Segundo declarações atribuídas à Marinha do Corpo da Guarda Revolucionária Islâmica, a proposta prevê uma reconfiguração do controle e do acesso ao estreito de Ormuz, considerado uma das principais rotas marítimas do mundo.
No contexto do anúncio, foi afirmado que o estreito "nunca voltará a ser como antes", com menção direta a impactos para os Estados Unidos e Israel.
Fechado para navios inimigos
- Após a agressão de EUA e Israel, o Irã bloqueou quase completamente o Estreito de Ormuz, que conecta o Golfo Pérsico ao de Omã, e anunciou que não sairia da região "nem uma única gota de petróleo" por mar, o que disparou os preços dos combustíveis.
- O Corpo da Guarda Revolucionária Islâmica (CGRI) reiterou no último dia 11 de março que os navios dos EUA e de seus parceiros não podem atravessar o estreito.
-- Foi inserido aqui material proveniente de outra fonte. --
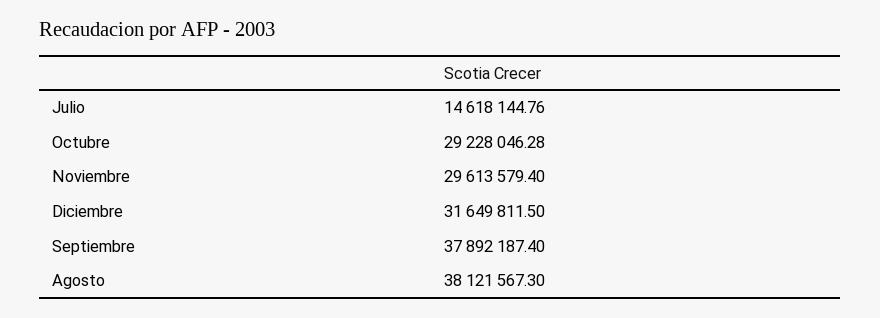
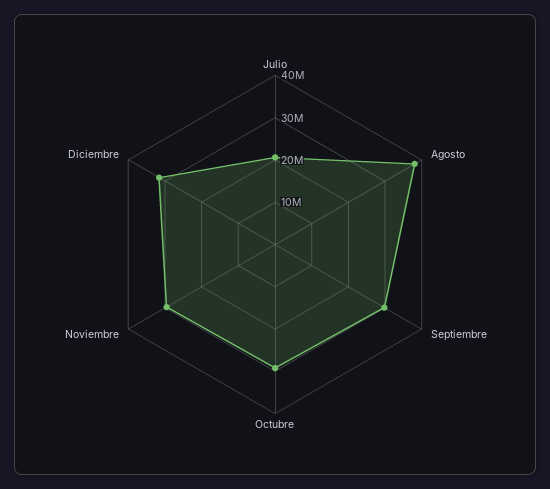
Julio: 14618144.76 -> 20000000
Septiembre: 37892187.4 -> 30000000

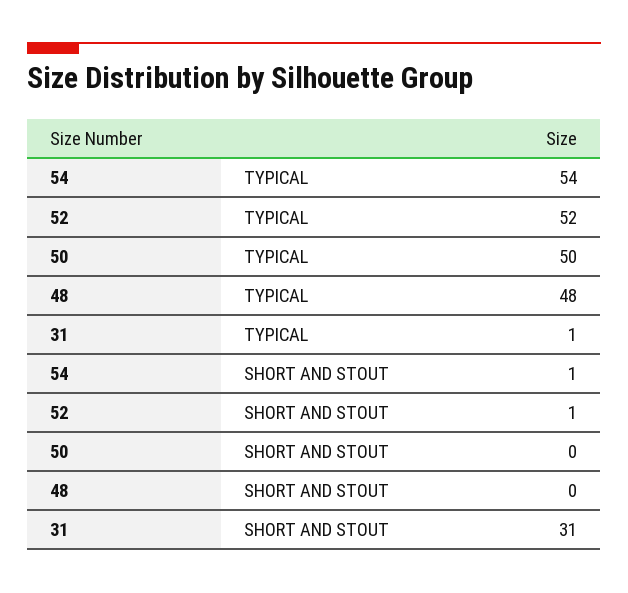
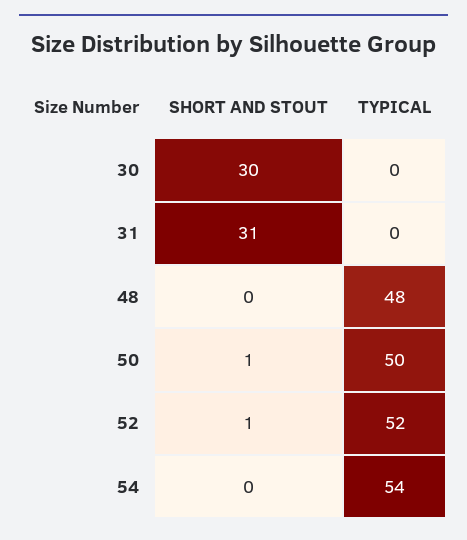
31, TYPICAL: 1 -> 0
54, SHORT AND STOUT: 1 -> 0
50, SHORT AND STOUT: 0 -> 1
30, SHORT AND STOUT: none -> 30
30, TYPICAL: none -> 0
- O presidente dos EUA, Donald Trump, propôs criar uma coalizão naval para escoltar navios através dessa via. No entanto, vários dos países convidados — entre eles, os aliados dos EUA dentro da OTAN — descartaram o envio de forças militares para a zona do conflito.
- Por sua vez, o ministro das Relações Exteriores iraniano, Abbas Araghchi, garantiu que a passagem segue aberta e que só está fechada para os navios dos países inimigos. "A alguns países que consideramos amigos, permitimos a passagem pelo Estreito de Ormuz. Permitimos a passagem para a China, Rússia, Índia, Iraque e Paquistão", afirmou o chanceler. Segundo explicou, não há razão para permitir que seus inimigos transitem pela zona.